**Work request**
Repeat every line of the listing below exactly, minus the pictures.

━━ Dataset entries ━━

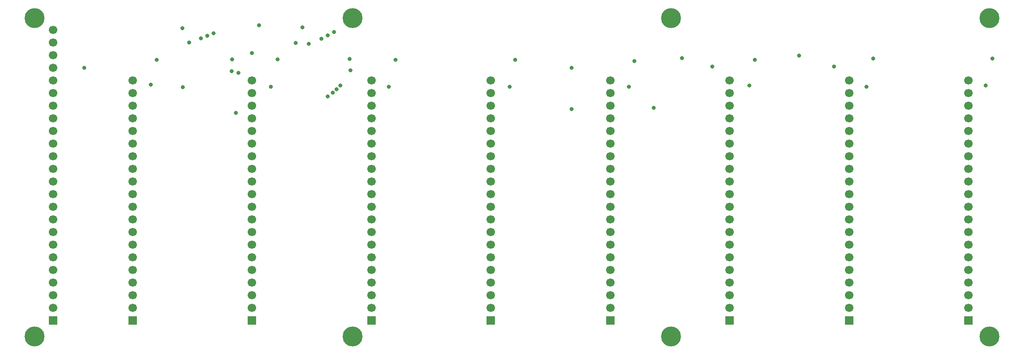
<source format=gbs>
%FSLAX42Y42*%
%MOMM*%
G71*
G01*
G75*
G04 Layer_Color=16711935*
%ADD10C,1.00*%
%ADD11R,1.05X1.30*%
%ADD12R,1.30X1.05*%
%ADD13O,0.60X2.20*%
%ADD14C,0.25*%
%ADD15R,1.50X1.50*%
%ADD16C,1.50*%
%ADD17C,3.81*%
%ADD18C,0.61*%
%ADD19C,0.76*%
%ADD20C,0.25*%
%ADD21C,0.20*%
%ADD22C,0.20*%
%ADD23C,0.15*%
%ADD24C,1.20*%
%ADD25R,1.25X1.50*%
%ADD26R,1.50X1.25*%
%ADD27O,0.80X2.40*%
%ADD28R,1.70X1.70*%
%ADD29C,1.70*%
%ADD30C,4.01*%
%ADD31C,0.81*%
D28*
X19275Y825D02*
D03*
X2475D02*
D03*
X4875D02*
D03*
X7275D02*
D03*
X9675D02*
D03*
X12075D02*
D03*
X14475D02*
D03*
X16875D02*
D03*
X875D02*
D03*
D29*
X19275Y1079D02*
D03*
Y1333D02*
D03*
Y1587D02*
D03*
Y1841D02*
D03*
Y2095D02*
D03*
Y2349D02*
D03*
Y2603D02*
D03*
Y2857D02*
D03*
Y3111D02*
D03*
Y3365D02*
D03*
Y3619D02*
D03*
Y3873D02*
D03*
Y4127D02*
D03*
Y4381D02*
D03*
Y4635D02*
D03*
Y4889D02*
D03*
Y5143D02*
D03*
Y5397D02*
D03*
Y5651D02*
D03*
X2475Y1079D02*
D03*
Y1333D02*
D03*
Y1587D02*
D03*
Y1841D02*
D03*
Y2095D02*
D03*
Y2349D02*
D03*
Y2603D02*
D03*
Y2857D02*
D03*
Y3111D02*
D03*
Y3365D02*
D03*
Y3619D02*
D03*
Y3873D02*
D03*
Y4127D02*
D03*
Y4381D02*
D03*
Y4635D02*
D03*
Y4889D02*
D03*
Y5143D02*
D03*
Y5397D02*
D03*
Y5651D02*
D03*
X4875Y1079D02*
D03*
Y1333D02*
D03*
Y1587D02*
D03*
Y1841D02*
D03*
Y2095D02*
D03*
Y2349D02*
D03*
Y2603D02*
D03*
Y2857D02*
D03*
Y3111D02*
D03*
Y3365D02*
D03*
Y3619D02*
D03*
Y3873D02*
D03*
Y4127D02*
D03*
Y4381D02*
D03*
Y4635D02*
D03*
Y4889D02*
D03*
Y5143D02*
D03*
Y5397D02*
D03*
Y5651D02*
D03*
X7275Y1079D02*
D03*
Y1333D02*
D03*
Y1587D02*
D03*
Y1841D02*
D03*
Y2095D02*
D03*
Y2349D02*
D03*
Y2603D02*
D03*
Y2857D02*
D03*
Y3111D02*
D03*
Y3365D02*
D03*
Y3619D02*
D03*
Y3873D02*
D03*
Y4127D02*
D03*
Y4381D02*
D03*
Y4635D02*
D03*
Y4889D02*
D03*
Y5143D02*
D03*
Y5397D02*
D03*
Y5651D02*
D03*
X9675Y1079D02*
D03*
Y1333D02*
D03*
Y1587D02*
D03*
Y1841D02*
D03*
Y2095D02*
D03*
Y2349D02*
D03*
Y2603D02*
D03*
Y2857D02*
D03*
Y3111D02*
D03*
Y3365D02*
D03*
Y3619D02*
D03*
Y3873D02*
D03*
Y4127D02*
D03*
Y4381D02*
D03*
Y4635D02*
D03*
Y4889D02*
D03*
Y5143D02*
D03*
Y5397D02*
D03*
Y5651D02*
D03*
X12075Y1079D02*
D03*
Y1333D02*
D03*
Y1587D02*
D03*
Y1841D02*
D03*
Y2095D02*
D03*
Y2349D02*
D03*
Y2603D02*
D03*
Y2857D02*
D03*
Y3111D02*
D03*
Y3365D02*
D03*
Y3619D02*
D03*
Y3873D02*
D03*
Y4127D02*
D03*
Y4381D02*
D03*
Y4635D02*
D03*
Y4889D02*
D03*
Y5143D02*
D03*
Y5397D02*
D03*
Y5651D02*
D03*
X14475Y1079D02*
D03*
Y1333D02*
D03*
Y1587D02*
D03*
Y1841D02*
D03*
Y2095D02*
D03*
Y2349D02*
D03*
Y2603D02*
D03*
Y2857D02*
D03*
Y3111D02*
D03*
Y3365D02*
D03*
Y3619D02*
D03*
Y3873D02*
D03*
Y4127D02*
D03*
Y4381D02*
D03*
Y4635D02*
D03*
Y4889D02*
D03*
Y5143D02*
D03*
Y5397D02*
D03*
Y5651D02*
D03*
X16875Y1079D02*
D03*
Y1333D02*
D03*
Y1587D02*
D03*
Y1841D02*
D03*
Y2095D02*
D03*
Y2349D02*
D03*
Y2603D02*
D03*
Y2857D02*
D03*
Y3111D02*
D03*
Y3365D02*
D03*
Y3619D02*
D03*
Y3873D02*
D03*
Y4127D02*
D03*
Y4381D02*
D03*
Y4635D02*
D03*
Y4889D02*
D03*
Y5143D02*
D03*
Y5397D02*
D03*
Y5651D02*
D03*
X875Y6667D02*
D03*
Y6413D02*
D03*
Y6159D02*
D03*
Y5905D02*
D03*
Y5651D02*
D03*
Y5397D02*
D03*
Y5143D02*
D03*
Y4889D02*
D03*
Y4635D02*
D03*
Y4381D02*
D03*
Y4127D02*
D03*
Y3873D02*
D03*
Y3619D02*
D03*
Y3365D02*
D03*
Y3111D02*
D03*
Y2857D02*
D03*
Y2603D02*
D03*
Y2349D02*
D03*
Y2095D02*
D03*
Y1841D02*
D03*
Y1587D02*
D03*
Y1333D02*
D03*
Y1079D02*
D03*
D30*
X500Y6900D02*
D03*
X6900D02*
D03*
X13300D02*
D03*
X19700D02*
D03*
Y500D02*
D03*
X13300D02*
D03*
X6900D02*
D03*
X500D02*
D03*
D31*
X6400Y5325D02*
D03*
X3485Y5510D02*
D03*
X4475Y6075D02*
D03*
X4602Y5802D02*
D03*
X11300Y5900D02*
D03*
Y5075D02*
D03*
X14125Y5925D02*
D03*
X12950Y5100D02*
D03*
X4550Y5000D02*
D03*
X16575Y5925D02*
D03*
X6850Y5850D02*
D03*
X5750Y6400D02*
D03*
X4875Y6200D02*
D03*
X3850Y6500D02*
D03*
X3975Y6550D02*
D03*
X6012Y6389D02*
D03*
X3612Y6414D02*
D03*
X5885Y6716D02*
D03*
X6393Y6558D02*
D03*
X6525Y6625D02*
D03*
X6266Y6491D02*
D03*
X3475Y6700D02*
D03*
X4100Y6600D02*
D03*
X6840Y6085D02*
D03*
X2960Y6065D02*
D03*
X5015Y6760D02*
D03*
X5385Y6075D02*
D03*
X10160Y6065D02*
D03*
X12560Y6035D02*
D03*
X14985Y6065D02*
D03*
X17360Y6090D02*
D03*
X19760D02*
D03*
X1499Y5901D02*
D03*
X15868Y6150D02*
D03*
X13518Y6100D02*
D03*
X4465Y5840D02*
D03*
X6575Y5475D02*
D03*
X6650Y5550D02*
D03*
X6500Y5400D02*
D03*
X7760Y6065D02*
D03*
X5250Y5525D02*
D03*
X7625D02*
D03*
X10050D02*
D03*
X12450D02*
D03*
X14875Y5550D02*
D03*
X17225Y5525D02*
D03*
X19625Y5550D02*
D03*
X2838Y5563D02*
D03*
M02*

</source>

━━━

**Task result**
<source format=gbs>
%FSLAX42Y42*%
%MOMM*%
G71*
G01*
G75*
G04 Layer_Color=16711935*
%ADD10C,1.00*%
%ADD11R,1.05X1.30*%
%ADD12R,1.30X1.05*%
%ADD13O,0.60X2.20*%
%ADD14C,0.25*%
%ADD15R,1.50X1.50*%
%ADD16C,1.50*%
%ADD17C,3.81*%
%ADD18C,0.61*%
%ADD19C,0.76*%
%ADD20C,0.25*%
%ADD21C,0.20*%
%ADD22C,0.20*%
%ADD23C,0.15*%
%ADD24C,1.20*%
%ADD25R,1.25X1.50*%
%ADD26R,1.50X1.25*%
%ADD27O,0.80X2.40*%
%ADD28R,1.70X1.70*%
%ADD29C,1.70*%
%ADD30C,4.01*%
%ADD31C,0.81*%
D28*
X19275Y825D02*
D03*
X2475D02*
D03*
X4875D02*
D03*
X7275D02*
D03*
X9675D02*
D03*
X12075D02*
D03*
X14475D02*
D03*
X16875D02*
D03*
X875D02*
D03*
D29*
X19275Y1079D02*
D03*
Y1333D02*
D03*
Y1587D02*
D03*
Y1841D02*
D03*
Y2095D02*
D03*
Y2349D02*
D03*
Y2603D02*
D03*
Y2857D02*
D03*
Y3111D02*
D03*
Y3365D02*
D03*
Y3619D02*
D03*
Y3873D02*
D03*
Y4127D02*
D03*
Y4381D02*
D03*
Y4635D02*
D03*
Y4889D02*
D03*
Y5143D02*
D03*
Y5397D02*
D03*
Y5651D02*
D03*
X2475Y1079D02*
D03*
Y1333D02*
D03*
Y1587D02*
D03*
Y1841D02*
D03*
Y2095D02*
D03*
Y2349D02*
D03*
Y2603D02*
D03*
Y2857D02*
D03*
Y3111D02*
D03*
Y3365D02*
D03*
Y3619D02*
D03*
Y3873D02*
D03*
Y4127D02*
D03*
Y4381D02*
D03*
Y4635D02*
D03*
Y4889D02*
D03*
Y5143D02*
D03*
Y5397D02*
D03*
Y5651D02*
D03*
X4875Y1079D02*
D03*
Y1333D02*
D03*
Y1587D02*
D03*
Y1841D02*
D03*
Y2095D02*
D03*
Y2349D02*
D03*
Y2603D02*
D03*
Y2857D02*
D03*
Y3111D02*
D03*
Y3365D02*
D03*
Y3619D02*
D03*
Y3873D02*
D03*
Y4127D02*
D03*
Y4381D02*
D03*
Y4635D02*
D03*
Y4889D02*
D03*
Y5143D02*
D03*
Y5397D02*
D03*
Y5651D02*
D03*
X7275Y1079D02*
D03*
Y1333D02*
D03*
Y1587D02*
D03*
Y1841D02*
D03*
Y2095D02*
D03*
Y2349D02*
D03*
Y2603D02*
D03*
Y2857D02*
D03*
Y3111D02*
D03*
Y3365D02*
D03*
Y3619D02*
D03*
Y3873D02*
D03*
Y4127D02*
D03*
Y4381D02*
D03*
Y4635D02*
D03*
Y4889D02*
D03*
Y5143D02*
D03*
Y5397D02*
D03*
Y5651D02*
D03*
X9675Y1079D02*
D03*
Y1333D02*
D03*
Y1587D02*
D03*
Y1841D02*
D03*
Y2095D02*
D03*
Y2349D02*
D03*
Y2603D02*
D03*
Y2857D02*
D03*
Y3111D02*
D03*
Y3365D02*
D03*
Y3619D02*
D03*
Y3873D02*
D03*
Y4127D02*
D03*
Y4381D02*
D03*
Y4635D02*
D03*
Y4889D02*
D03*
Y5143D02*
D03*
Y5397D02*
D03*
Y5651D02*
D03*
X12075Y1079D02*
D03*
Y1333D02*
D03*
Y1587D02*
D03*
Y1841D02*
D03*
Y2095D02*
D03*
Y2349D02*
D03*
Y2603D02*
D03*
Y2857D02*
D03*
Y3111D02*
D03*
Y3365D02*
D03*
Y3619D02*
D03*
Y3873D02*
D03*
Y4127D02*
D03*
Y4381D02*
D03*
Y4635D02*
D03*
Y4889D02*
D03*
Y5143D02*
D03*
Y5397D02*
D03*
Y5651D02*
D03*
X14475Y1079D02*
D03*
Y1333D02*
D03*
Y1587D02*
D03*
Y1841D02*
D03*
Y2095D02*
D03*
Y2349D02*
D03*
Y2603D02*
D03*
Y2857D02*
D03*
Y3111D02*
D03*
Y3365D02*
D03*
Y3619D02*
D03*
Y3873D02*
D03*
Y4127D02*
D03*
Y4381D02*
D03*
Y4635D02*
D03*
Y4889D02*
D03*
Y5143D02*
D03*
Y5397D02*
D03*
Y5651D02*
D03*
X16875Y1079D02*
D03*
Y1333D02*
D03*
Y1587D02*
D03*
Y1841D02*
D03*
Y2095D02*
D03*
Y2349D02*
D03*
Y2603D02*
D03*
Y2857D02*
D03*
Y3111D02*
D03*
Y3365D02*
D03*
Y3619D02*
D03*
Y3873D02*
D03*
Y4127D02*
D03*
Y4381D02*
D03*
Y4635D02*
D03*
Y4889D02*
D03*
Y5143D02*
D03*
Y5397D02*
D03*
Y5651D02*
D03*
X875Y6667D02*
D03*
Y6413D02*
D03*
Y6159D02*
D03*
Y5905D02*
D03*
Y5651D02*
D03*
Y5397D02*
D03*
Y5143D02*
D03*
Y4889D02*
D03*
Y4635D02*
D03*
Y4381D02*
D03*
Y4127D02*
D03*
Y3873D02*
D03*
Y3619D02*
D03*
Y3365D02*
D03*
Y3111D02*
D03*
Y2857D02*
D03*
Y2603D02*
D03*
Y2349D02*
D03*
Y2095D02*
D03*
Y1841D02*
D03*
Y1587D02*
D03*
Y1333D02*
D03*
Y1079D02*
D03*
D30*
X500Y6900D02*
D03*
X6900D02*
D03*
X13300D02*
D03*
X19700D02*
D03*
Y500D02*
D03*
X13300D02*
D03*
X6900D02*
D03*
X500D02*
D03*
D31*
X6400Y5325D02*
D03*
X3485Y5510D02*
D03*
X4475Y6075D02*
D03*
X4602Y5802D02*
D03*
X11300Y5900D02*
D03*
Y5075D02*
D03*
X14125Y5925D02*
D03*
X12950Y5100D02*
D03*
X4550Y5000D02*
D03*
X16575Y5925D02*
D03*
X6850Y5850D02*
D03*
X5750Y6400D02*
D03*
X4875Y6200D02*
D03*
X3850Y6500D02*
D03*
X3975Y6550D02*
D03*
X6012Y6389D02*
D03*
X3612Y6414D02*
D03*
X5885Y6716D02*
D03*
X6393Y6558D02*
D03*
X6525Y6625D02*
D03*
X6266Y6491D02*
D03*
X3475Y6700D02*
D03*
X4100Y6600D02*
D03*
X6840Y6085D02*
D03*
X2960Y6065D02*
D03*
X5015Y6760D02*
D03*
X5385Y6075D02*
D03*
X10160Y6065D02*
D03*
X12560Y6035D02*
D03*
X14985Y6065D02*
D03*
X17360Y6090D02*
D03*
X19760D02*
D03*
X1499Y5901D02*
D03*
X15868Y6150D02*
D03*
X13518Y6100D02*
D03*
X4465Y5840D02*
D03*
X6575Y5475D02*
D03*
X6650Y5550D02*
D03*
X6500Y5400D02*
D03*
X7760Y6065D02*
D03*
X5250Y5525D02*
D03*
X7625D02*
D03*
X10050D02*
D03*
X12450D02*
D03*
X14875Y5550D02*
D03*
X17225Y5525D02*
D03*
X19625Y5550D02*
D03*
X2838Y5563D02*
D03*
M02*

</source>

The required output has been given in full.